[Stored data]
────────────────────────────────────────
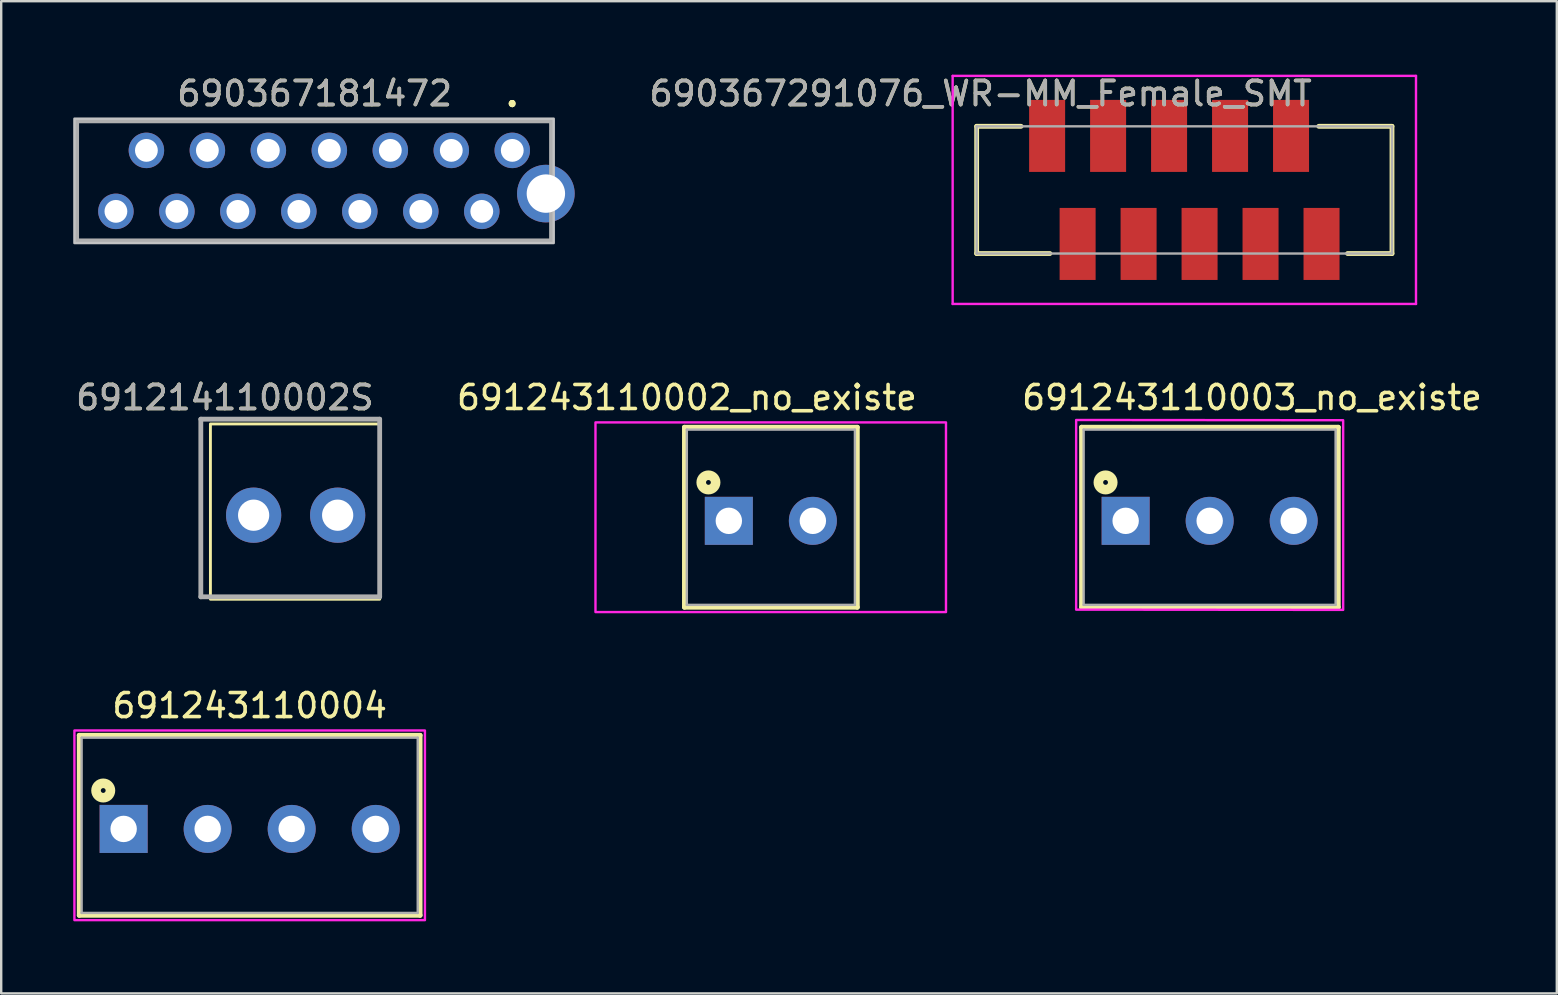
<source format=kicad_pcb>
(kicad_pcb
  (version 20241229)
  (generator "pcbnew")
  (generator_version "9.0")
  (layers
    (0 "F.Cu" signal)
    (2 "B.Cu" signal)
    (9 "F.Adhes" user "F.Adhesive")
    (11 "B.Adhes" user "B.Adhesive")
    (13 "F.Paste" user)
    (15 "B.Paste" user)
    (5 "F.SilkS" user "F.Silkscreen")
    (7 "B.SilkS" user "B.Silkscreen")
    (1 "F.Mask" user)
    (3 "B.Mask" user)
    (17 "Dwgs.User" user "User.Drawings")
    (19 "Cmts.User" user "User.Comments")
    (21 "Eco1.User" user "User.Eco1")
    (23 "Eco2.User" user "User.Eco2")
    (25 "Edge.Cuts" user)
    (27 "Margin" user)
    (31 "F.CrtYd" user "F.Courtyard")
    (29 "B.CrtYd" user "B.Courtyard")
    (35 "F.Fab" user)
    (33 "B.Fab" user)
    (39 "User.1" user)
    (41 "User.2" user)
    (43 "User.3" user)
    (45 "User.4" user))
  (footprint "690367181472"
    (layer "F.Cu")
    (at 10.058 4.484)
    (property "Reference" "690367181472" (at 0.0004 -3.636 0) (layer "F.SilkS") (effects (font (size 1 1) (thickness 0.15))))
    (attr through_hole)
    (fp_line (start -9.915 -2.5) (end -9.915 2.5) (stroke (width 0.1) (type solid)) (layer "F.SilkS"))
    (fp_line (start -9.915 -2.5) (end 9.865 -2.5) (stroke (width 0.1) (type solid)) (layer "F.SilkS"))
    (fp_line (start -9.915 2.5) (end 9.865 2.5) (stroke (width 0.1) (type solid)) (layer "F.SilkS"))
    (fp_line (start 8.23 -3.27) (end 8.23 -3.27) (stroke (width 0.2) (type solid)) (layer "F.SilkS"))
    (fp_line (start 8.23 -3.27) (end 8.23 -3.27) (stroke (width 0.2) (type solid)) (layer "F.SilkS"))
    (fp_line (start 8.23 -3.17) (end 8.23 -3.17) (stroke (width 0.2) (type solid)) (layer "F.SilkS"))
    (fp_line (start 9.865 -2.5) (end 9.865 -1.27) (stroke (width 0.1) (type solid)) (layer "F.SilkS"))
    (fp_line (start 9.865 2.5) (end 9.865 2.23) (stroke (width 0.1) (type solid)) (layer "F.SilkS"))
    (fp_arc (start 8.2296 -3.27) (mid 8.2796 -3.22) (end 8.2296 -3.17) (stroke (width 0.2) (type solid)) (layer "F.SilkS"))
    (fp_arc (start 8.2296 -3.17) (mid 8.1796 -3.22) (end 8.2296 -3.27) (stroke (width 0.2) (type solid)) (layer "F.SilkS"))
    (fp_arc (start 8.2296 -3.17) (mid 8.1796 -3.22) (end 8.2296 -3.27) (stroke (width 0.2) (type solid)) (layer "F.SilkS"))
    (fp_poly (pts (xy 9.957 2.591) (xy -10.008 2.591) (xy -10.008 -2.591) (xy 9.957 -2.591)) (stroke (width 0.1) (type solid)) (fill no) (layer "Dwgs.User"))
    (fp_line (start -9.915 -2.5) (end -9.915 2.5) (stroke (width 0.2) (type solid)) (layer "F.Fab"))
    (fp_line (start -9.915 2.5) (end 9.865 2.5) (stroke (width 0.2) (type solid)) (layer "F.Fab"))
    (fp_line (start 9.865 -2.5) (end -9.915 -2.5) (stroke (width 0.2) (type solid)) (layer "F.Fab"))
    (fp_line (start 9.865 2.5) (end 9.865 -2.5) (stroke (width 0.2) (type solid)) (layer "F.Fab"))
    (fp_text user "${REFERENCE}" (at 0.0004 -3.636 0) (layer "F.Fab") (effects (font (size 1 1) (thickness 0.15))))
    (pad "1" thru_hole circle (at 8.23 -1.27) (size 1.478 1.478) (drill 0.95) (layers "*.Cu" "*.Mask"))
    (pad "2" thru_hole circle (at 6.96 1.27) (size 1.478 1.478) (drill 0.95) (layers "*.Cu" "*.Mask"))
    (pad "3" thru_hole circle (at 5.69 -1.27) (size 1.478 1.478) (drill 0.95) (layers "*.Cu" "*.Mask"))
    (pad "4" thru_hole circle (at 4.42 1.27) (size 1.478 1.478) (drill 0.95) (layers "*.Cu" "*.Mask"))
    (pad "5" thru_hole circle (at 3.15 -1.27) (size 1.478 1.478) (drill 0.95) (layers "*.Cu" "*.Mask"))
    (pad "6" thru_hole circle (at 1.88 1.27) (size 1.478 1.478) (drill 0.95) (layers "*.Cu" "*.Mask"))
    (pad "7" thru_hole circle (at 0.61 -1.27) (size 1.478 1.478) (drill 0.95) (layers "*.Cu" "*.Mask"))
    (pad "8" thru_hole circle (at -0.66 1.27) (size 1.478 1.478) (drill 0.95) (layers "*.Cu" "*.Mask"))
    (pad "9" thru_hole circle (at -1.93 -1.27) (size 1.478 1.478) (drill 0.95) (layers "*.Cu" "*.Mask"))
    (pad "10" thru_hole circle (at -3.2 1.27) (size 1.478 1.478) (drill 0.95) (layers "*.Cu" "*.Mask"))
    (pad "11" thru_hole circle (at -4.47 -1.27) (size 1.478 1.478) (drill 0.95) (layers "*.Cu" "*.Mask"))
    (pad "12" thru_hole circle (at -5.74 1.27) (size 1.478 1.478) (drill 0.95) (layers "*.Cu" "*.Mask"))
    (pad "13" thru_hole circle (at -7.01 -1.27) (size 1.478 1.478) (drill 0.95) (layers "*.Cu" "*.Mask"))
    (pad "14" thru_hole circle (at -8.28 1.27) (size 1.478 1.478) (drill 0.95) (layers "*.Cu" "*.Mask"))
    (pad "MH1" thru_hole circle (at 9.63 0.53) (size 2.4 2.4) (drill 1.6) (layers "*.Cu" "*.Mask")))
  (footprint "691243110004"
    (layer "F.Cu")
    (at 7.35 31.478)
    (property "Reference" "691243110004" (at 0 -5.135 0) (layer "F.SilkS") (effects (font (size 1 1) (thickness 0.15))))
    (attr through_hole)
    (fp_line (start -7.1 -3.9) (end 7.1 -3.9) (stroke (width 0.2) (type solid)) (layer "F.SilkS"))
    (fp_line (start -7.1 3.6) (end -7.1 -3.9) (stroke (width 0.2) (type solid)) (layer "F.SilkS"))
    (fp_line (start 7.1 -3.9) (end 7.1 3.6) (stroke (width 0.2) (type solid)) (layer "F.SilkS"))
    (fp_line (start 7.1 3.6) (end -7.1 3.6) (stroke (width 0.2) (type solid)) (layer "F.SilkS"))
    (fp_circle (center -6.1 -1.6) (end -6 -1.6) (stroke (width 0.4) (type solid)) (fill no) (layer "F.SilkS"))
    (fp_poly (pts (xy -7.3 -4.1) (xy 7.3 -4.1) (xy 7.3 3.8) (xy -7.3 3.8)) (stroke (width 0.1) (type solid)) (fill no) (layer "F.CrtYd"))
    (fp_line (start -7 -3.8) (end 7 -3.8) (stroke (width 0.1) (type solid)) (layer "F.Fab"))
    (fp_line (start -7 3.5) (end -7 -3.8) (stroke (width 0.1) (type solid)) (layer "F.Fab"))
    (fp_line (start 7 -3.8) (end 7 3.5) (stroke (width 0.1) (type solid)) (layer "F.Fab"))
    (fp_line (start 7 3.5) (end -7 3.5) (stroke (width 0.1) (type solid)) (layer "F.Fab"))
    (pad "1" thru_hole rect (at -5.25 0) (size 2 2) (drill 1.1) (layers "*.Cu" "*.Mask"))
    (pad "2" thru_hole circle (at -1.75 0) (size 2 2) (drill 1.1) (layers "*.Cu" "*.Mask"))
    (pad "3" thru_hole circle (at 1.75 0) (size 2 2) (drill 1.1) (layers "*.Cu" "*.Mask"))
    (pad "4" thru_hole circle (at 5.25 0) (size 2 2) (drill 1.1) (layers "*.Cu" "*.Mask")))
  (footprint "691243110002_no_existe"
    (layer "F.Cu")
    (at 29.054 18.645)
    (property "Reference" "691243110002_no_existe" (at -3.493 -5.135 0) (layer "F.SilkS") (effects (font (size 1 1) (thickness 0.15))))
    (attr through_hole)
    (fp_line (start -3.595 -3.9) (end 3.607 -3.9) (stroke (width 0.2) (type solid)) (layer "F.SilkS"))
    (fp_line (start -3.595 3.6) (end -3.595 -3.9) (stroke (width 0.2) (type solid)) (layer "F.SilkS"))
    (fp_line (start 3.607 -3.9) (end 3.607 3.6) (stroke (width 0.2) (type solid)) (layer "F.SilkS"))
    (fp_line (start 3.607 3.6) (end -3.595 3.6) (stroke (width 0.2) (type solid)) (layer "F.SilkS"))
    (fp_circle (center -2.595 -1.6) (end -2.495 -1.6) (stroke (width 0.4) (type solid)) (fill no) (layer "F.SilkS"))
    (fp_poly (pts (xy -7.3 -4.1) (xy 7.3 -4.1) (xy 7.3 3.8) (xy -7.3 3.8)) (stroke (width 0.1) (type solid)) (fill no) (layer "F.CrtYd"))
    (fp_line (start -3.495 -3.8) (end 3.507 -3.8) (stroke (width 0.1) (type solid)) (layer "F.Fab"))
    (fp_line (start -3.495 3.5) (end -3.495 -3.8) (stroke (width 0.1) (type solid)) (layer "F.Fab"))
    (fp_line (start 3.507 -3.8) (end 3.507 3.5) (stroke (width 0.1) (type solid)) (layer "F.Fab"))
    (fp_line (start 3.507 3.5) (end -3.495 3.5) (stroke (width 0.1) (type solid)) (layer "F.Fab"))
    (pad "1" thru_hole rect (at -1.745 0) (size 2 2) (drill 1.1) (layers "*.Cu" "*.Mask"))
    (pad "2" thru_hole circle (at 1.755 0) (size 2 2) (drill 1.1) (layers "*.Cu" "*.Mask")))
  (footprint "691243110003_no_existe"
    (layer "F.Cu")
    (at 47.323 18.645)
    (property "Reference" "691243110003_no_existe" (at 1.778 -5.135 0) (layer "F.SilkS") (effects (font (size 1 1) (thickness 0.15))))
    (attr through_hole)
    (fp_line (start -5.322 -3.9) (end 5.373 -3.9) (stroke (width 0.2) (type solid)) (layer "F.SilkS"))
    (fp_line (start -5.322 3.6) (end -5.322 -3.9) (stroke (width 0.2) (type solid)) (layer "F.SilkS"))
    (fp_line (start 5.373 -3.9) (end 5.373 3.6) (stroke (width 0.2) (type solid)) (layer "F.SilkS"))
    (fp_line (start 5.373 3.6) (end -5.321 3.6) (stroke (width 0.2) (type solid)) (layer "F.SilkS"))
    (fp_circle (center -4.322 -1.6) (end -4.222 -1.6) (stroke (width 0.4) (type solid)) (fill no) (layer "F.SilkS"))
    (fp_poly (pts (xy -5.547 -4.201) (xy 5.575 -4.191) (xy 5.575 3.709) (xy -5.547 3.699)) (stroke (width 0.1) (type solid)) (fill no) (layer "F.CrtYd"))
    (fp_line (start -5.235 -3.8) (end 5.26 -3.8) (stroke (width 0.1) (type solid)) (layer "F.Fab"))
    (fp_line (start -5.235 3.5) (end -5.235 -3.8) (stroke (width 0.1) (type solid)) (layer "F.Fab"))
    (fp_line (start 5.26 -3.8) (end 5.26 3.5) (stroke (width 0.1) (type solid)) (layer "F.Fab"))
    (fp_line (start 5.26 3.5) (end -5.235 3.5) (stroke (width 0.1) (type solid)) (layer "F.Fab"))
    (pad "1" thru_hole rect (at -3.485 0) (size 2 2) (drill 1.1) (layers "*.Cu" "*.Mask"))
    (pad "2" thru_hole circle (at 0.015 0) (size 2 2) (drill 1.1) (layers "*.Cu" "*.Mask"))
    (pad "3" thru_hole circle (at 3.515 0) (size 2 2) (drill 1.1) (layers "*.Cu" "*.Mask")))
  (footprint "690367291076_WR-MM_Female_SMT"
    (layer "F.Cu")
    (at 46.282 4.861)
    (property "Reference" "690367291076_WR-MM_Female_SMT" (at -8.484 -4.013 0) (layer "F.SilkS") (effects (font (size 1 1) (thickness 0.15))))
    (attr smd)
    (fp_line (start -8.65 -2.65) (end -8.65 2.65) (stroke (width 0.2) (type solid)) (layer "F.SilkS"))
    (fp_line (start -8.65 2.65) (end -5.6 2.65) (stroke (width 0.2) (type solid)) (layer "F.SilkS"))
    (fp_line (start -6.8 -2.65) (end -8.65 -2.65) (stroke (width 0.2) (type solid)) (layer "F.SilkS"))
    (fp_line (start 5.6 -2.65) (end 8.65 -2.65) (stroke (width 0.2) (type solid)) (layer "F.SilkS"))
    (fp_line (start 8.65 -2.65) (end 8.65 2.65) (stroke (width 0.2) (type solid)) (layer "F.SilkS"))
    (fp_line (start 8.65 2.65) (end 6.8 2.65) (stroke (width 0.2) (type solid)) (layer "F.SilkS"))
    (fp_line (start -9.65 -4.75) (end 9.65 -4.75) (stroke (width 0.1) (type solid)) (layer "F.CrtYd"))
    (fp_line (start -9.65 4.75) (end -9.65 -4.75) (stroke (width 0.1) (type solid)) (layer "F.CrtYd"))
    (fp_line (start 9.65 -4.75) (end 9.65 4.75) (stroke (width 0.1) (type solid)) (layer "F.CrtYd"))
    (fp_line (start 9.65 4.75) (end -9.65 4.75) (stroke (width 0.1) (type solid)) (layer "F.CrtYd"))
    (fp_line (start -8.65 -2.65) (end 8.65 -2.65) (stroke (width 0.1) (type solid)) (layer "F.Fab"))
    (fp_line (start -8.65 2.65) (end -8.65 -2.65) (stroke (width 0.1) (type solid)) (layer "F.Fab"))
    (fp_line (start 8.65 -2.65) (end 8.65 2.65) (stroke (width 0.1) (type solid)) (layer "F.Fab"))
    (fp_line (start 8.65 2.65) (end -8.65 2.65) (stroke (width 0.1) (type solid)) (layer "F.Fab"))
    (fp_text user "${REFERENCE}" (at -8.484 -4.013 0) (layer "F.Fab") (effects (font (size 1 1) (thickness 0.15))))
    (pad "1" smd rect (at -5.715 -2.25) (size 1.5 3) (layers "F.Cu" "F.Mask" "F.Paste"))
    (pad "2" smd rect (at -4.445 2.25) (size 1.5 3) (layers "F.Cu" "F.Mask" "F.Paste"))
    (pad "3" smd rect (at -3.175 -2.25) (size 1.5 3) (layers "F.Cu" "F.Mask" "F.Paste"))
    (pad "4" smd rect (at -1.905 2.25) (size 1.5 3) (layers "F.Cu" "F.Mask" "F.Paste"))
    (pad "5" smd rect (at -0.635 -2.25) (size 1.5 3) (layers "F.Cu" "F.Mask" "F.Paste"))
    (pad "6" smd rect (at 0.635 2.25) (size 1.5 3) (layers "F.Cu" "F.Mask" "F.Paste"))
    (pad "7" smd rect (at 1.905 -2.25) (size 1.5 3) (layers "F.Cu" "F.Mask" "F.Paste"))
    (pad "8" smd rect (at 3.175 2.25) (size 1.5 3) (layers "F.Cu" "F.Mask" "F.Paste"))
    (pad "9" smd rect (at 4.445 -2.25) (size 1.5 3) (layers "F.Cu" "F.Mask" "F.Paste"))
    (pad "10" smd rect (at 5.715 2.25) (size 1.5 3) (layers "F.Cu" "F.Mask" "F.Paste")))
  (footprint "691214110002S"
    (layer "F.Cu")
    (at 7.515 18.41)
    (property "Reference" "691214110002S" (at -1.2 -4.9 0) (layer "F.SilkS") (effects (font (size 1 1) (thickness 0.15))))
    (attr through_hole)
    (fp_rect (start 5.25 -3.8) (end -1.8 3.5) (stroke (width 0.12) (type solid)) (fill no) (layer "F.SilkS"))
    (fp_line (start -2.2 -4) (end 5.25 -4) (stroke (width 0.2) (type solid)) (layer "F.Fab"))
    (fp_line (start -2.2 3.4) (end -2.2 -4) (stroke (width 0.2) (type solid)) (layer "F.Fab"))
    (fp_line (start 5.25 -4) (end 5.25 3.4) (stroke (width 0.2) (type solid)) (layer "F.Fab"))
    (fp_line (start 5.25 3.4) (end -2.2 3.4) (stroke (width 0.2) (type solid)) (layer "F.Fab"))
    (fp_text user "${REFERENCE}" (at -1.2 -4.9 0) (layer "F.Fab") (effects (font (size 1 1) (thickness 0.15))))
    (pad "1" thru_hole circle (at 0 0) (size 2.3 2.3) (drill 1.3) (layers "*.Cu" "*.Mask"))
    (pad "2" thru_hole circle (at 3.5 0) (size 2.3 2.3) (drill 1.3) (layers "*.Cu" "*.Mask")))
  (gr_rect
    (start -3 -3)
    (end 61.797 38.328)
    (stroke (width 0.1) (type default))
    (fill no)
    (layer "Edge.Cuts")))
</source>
────────────────────────────────────────
#### WHAT IS BEING ASKED:
How many of the lines above hold the word "Silkscreen"? Answer with only the number.

#### SOLUTION FOR THIS EXERCISE:
2